Every one of us needs help at some time in our lives.  But the idea that families who need social services are “takers” is one of the most destructive myths of all.  The perception is that our tax system and our government disproportionally helps the less affluent at the expense of the wealthy.  In fact, the U.S. government spends $400 billion a year on tax policies intended to help families save and invest.  In 2010, the wealthiest 5% of taxpayers averaged a net benefit of $95,000 each, while the bottom 60% received an average benefit of $5 each.”

I have written about poverty traps many times here at NN, just search poverty traps in the search bar and you will see in how many different contexts poverty traps exist. I fully agree that it is cheaper and more effective to attack the root causes of poverty before they become a problem. I do not know the methodology the filmmakers use to come to their conclusion, but it fits into a general philosophy I have on the subject; that any money saved in the short run by cutting social programs will be dwarfed by increased future spending in the welfare and penal systems.

So while some of the figures and concepts the documentary pronounces may be a bit stretched (as is common with documentaries, as they are meant to have shock value), the overall message is one that I cannot (and do not wish to( refute.
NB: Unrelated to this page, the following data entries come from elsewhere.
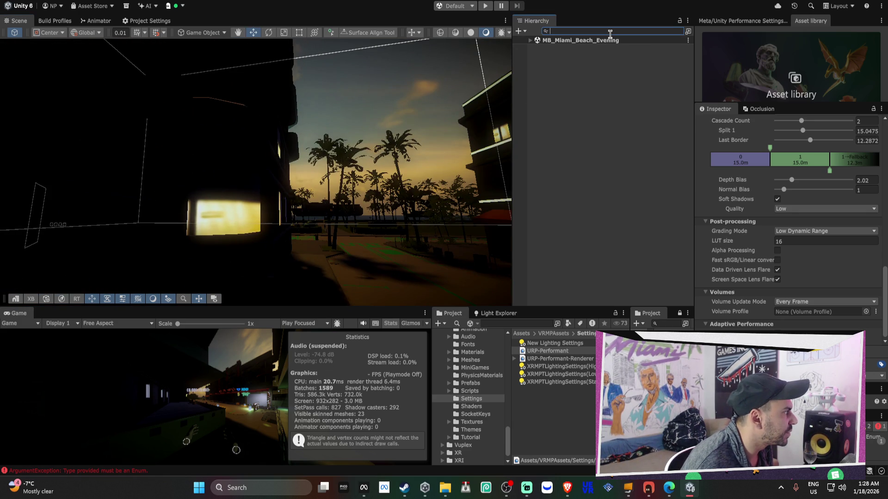
pyautogui.write('r')
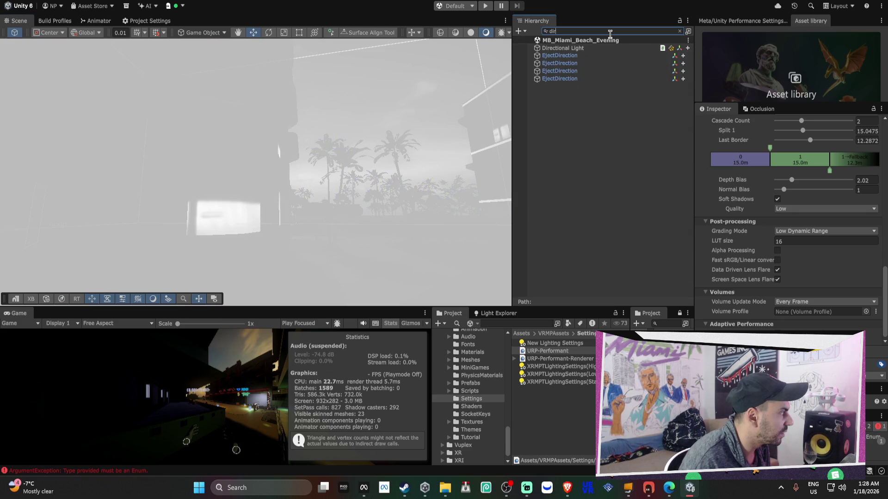
# Select the Directional Light from the search results, clear the filter, and frame it.
pyautogui.press('Down')
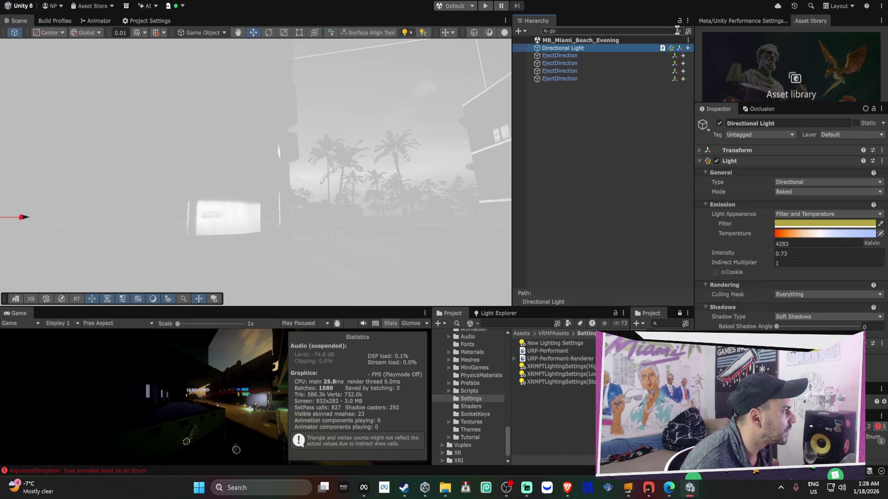
pyautogui.click(678, 31)
pyautogui.press('f')
pyautogui.moveTo(214, 140)
pyautogui.mouseDown()
pyautogui.moveTo(326, 218)
pyautogui.moveTo(183, 141)
pyautogui.moveTo(558, 91)
pyautogui.moveTo(394, 114)
pyautogui.moveTo(383, 129)
pyautogui.moveTo(330, 134)
pyautogui.moveTo(470, 153)
pyautogui.moveTo(357, 139)
pyautogui.moveTo(376, 123)
pyautogui.moveTo(396, 121)
pyautogui.moveTo(412, 122)
pyautogui.moveTo(197, 152)
pyautogui.moveTo(301, 168)
pyautogui.moveTo(344, 148)
pyautogui.mouseUp()
pyautogui.press('e')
Income inequality is too high in America, and it is this way due to structural flaws in our fiscal and tax policies. Sequestration and other short term budget cuts are like putting a Band-Aid on a gunshot wound, it may stop the bleeding for a little but in the long run the problem will be worse.

Capital gains taxes remain too low, even as they have risen from 15 to 20% following the “fiscal cliff” deal. Joseph Stiglitz explains quite eloquently how this perpetuates financial bubbles and takes talent away from more sustainable fields (such as medicine, teaching, manufacturing; basically anything not associated with capital gains).

Meanwhile, no meaningful financial reform has taken place since the financial crisis. The same concept of “securitization” is beginning to rear its ugly head again. We must learn as a country from our past failures, and demand our elected officials enact policies that our in our best interests as a nation (I have often said that the only special interest group Congress should be worried about is the American people).

It is the job of the American people to hold their elected officials accountable, and vote for the politicians that support the policies that we as a nation know are right (or at least vote against politicians who support policies that have been tried and failed).